Making Sense of the Latest Clinton-Trump-Russia Court Filing
If you’d nearly forgotten about the ongoing work of Special Counsel John Durham, you’re not alone. The lawyer was appointed by Attorney General William Barr in 2019 to review the origins of the Russia investigation that bedeviled the early years of Donald Trump’s presidency. Durham has been steadily plugging away at his investigation for years but has made few public moves: His most significant charge so far came last year against Michael Sussmann, a former attorney for Hillary Clinton’s presidential campaign, for one count of lying to the FBI.
That changed last weekend, though, when a new filing from Durham electrified conservative media. In a routine motion concerning conflicts of interest in the Sussmann case, Durham had seemingly revealed new details about the Clinton campaign’s efforts both to suss out supposed connections between Trump’s campaign and Russia and to wheedle federal law enforcement to start trying to do the same.

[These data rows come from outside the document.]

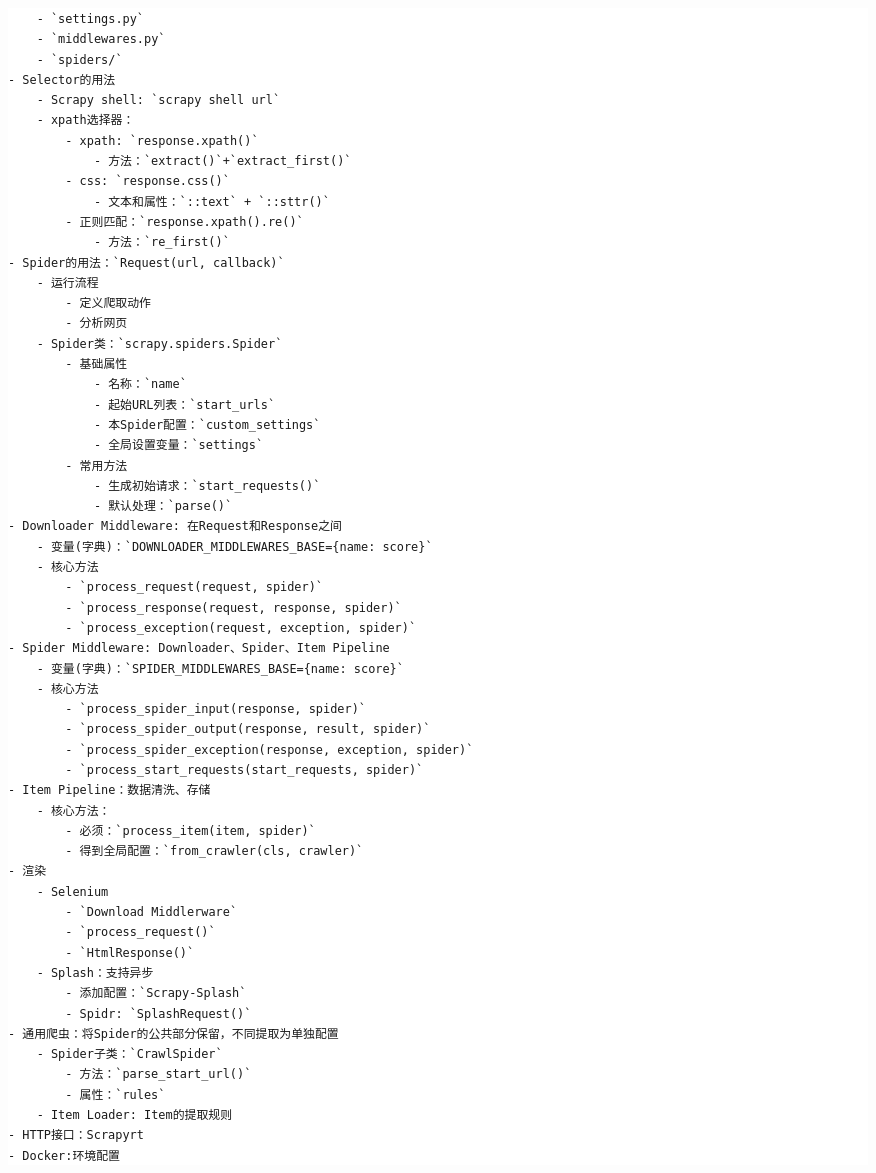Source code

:         - `settings.py`
        - `middlewares.py`
        - `spiders/`
    - Selector的用法
        - Scrapy shell: `scrapy shell url`
        - xpath选择器：
            - xpath: `response.xpath()`
                - 方法：`extract()`+`extract_first()`
            - css: `response.css()`
                - 文本和属性：`::text` + `::sttr()`
            - 正则匹配：`response.xpath().re()`
                - 方法：`re_first()`
    - Spider的用法：`Request(url, callback)`
        - 运行流程
            - 定义爬取动作
            - 分析网页
        - Spider类：`scrapy.spiders.Spider`
            - 基础属性
                - 名称：`name`
                - 起始URL列表：`start_urls`
                - 本Spider配置：`custom_settings`
                - 全局设置变量：`settings`
            - 常用方法
                - 生成初始请求：`start_requests()`
                - 默认处理：`parse()`
    - Downloader Middleware: 在Request和Response之间
        - 变量(字典)：`DOWNLOADER_MIDDLEWARES_BASE={name: score}`
        - 核心方法
            - `process_request(request, spider)`
            - `process_response(request, response, spider)`
            - `process_exception(request, exception, spider)`
    - Spider Middleware: Downloader、Spider、Item Pipeline
        - 变量(字典)：`SPIDER_MIDDLEWARES_BASE={name: score}`
        - 核心方法
            - `process_spider_input(response, spider)`
            - `process_spider_output(response, result, spider)`
            - `process_spider_exception(response, exception, spider)`
            - `process_start_requests(start_requests, spider)`
    - Item Pipeline：数据清洗、存储
        - 核心方法：
            - 必须：`process_item(item, spider)`
            - 得到全局配置：`from_crawler(cls, crawler)`
    - 渲染
        - Selenium
            - `Download Middlerware`
            - `process_request()`
            - `HtmlResponse()`
        - Splash：支持异步
            - 添加配置：`Scrapy-Splash`
            - Spidr: `SplashRequest()`
    - 通用爬虫：将Spider的公共部分保留，不同提取为单独配置
        - Spider子类：`CrawlSpider`
            - 方法：`parse_start_url()`
            - 属性：`rules`
        - Item Loader: Item的提取规则
    - HTTP接口：Scrapyrt
    - Docker:环境配置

Much of the story had already been told by Durham in Sussmann’s indictment last September, but it’s worth going over in full again. When in September 2016 Sussmann took to the FBI a bundle of information supposedly linking Team Trump to Russia, he falsely told FBI General Counsel James Baker that he was not doing so on behalf of any client, Durham alleges. In reality, according to the indictment, Sussmann was doing so on behalf of both the Clinton campaign and Rodney Joffe, then senior vice president at the information services firm Neustar.
It’s this alleged lie—which Sussmann denies—that forms the basis of Durham’s charge against him. But it’s the details of what came before that meeting—of how that bundle of information came to be—that have provoked the latest bout of controversy.